Editor’s Note: Beyond Obama

| May - June 2008

A few weeks ago, I was brainstorming with our publisher and editorial director, Bryan Welch, about images we could use to accompany this month’s cover feature, “Reimagining the American Dream.” Normally we make a game of going back and forth, but as soon as I described the stories we planned to publish, Bryan had a flash of inspiration.

Our stories are about reorienting expectations, not downward but outward: putting community interest before personal gain; reclaiming and reengaging our local political systems; fighting for people who keep our economy running, but can’t keep up; and demanding that, no matter where we are or what we’re fighting for, we play by the international rules. What better way to visually represent this optimistic agenda than to feature a portrait of Illinois senator Barack Obama, whose presidential campaign has energized a scared, skeptical nation?

Well, Bryan, I answered, professionally predisposed to argue, it’s true that a grassroots organizer and legal scholar with populist appeal is an attractive option. His rallies have the look, sound, and feel of a Hendrix concert. And, hey, if everyone who already dropped a dime for the guy bought a copy of the magazine, our interns could retire to San Francisco and work for a nonprofit.

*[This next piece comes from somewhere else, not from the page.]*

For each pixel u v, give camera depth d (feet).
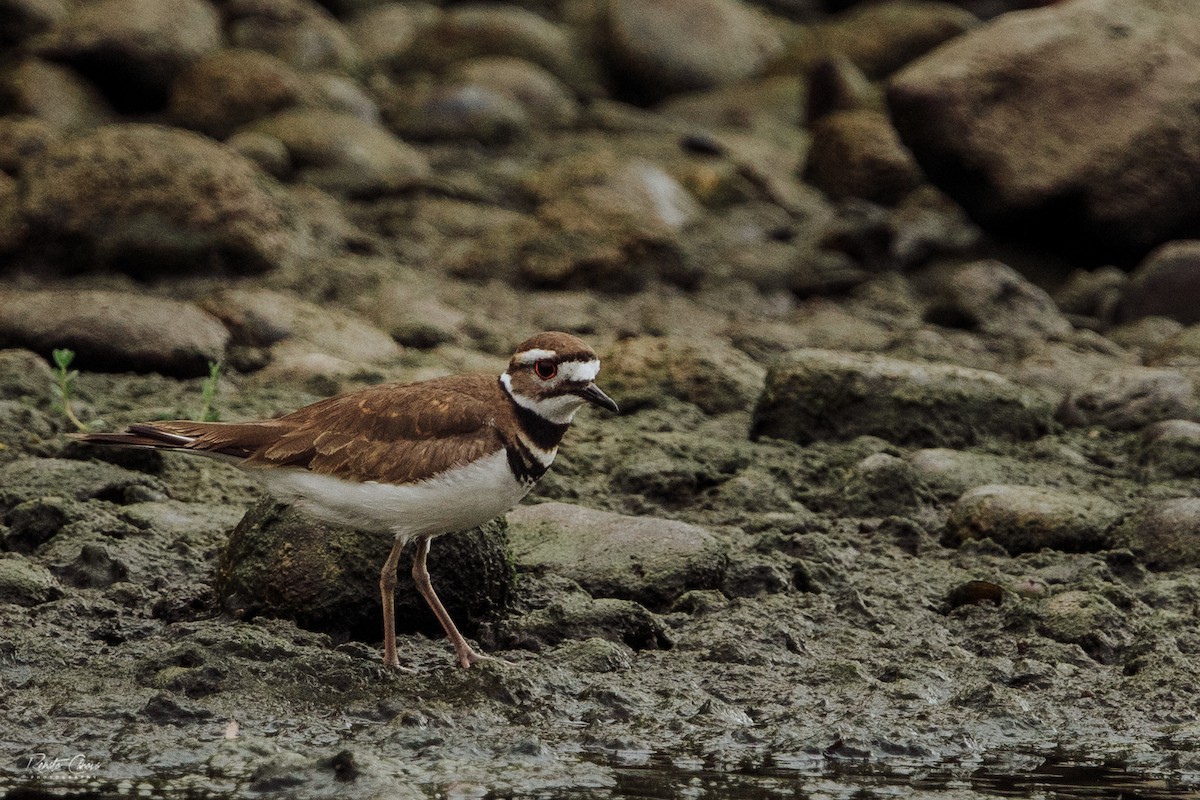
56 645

On the other hand . . . when it comes to photo ops, Google hits, and histrionic headlines, citizen Obama is giving Britney Spears a run for the record books. Utne Reader normally goes out of its way not to endorse political candidates (especially if they’re on a ballot and could actually win). And if our readers are anything like me, campaign fatigue started setting in when Santa was climbing down a chimney in West Des Moines to hide coal in the Clinton family stockings.

Bryan humored me, just as I would when other folks in the office worried over similar hypotheticals. He knew that, whether Obama wins or loses the Democratic nomination (undecided as I write), his image already represents something beyond the reach of any one politician. On the stump, candidates have come to define this something as a yearning for “change,” already 2008’s most overused and abused catchword. The kind of hope Obama inspires is much deeper and more lasting than the accompanying sound bites, however.

Watching others watch him, I’m reminded of the first time I saw long-shot lefty Paul Wellstone, who would ultimately win back-to-back terms in the U.S. Senate.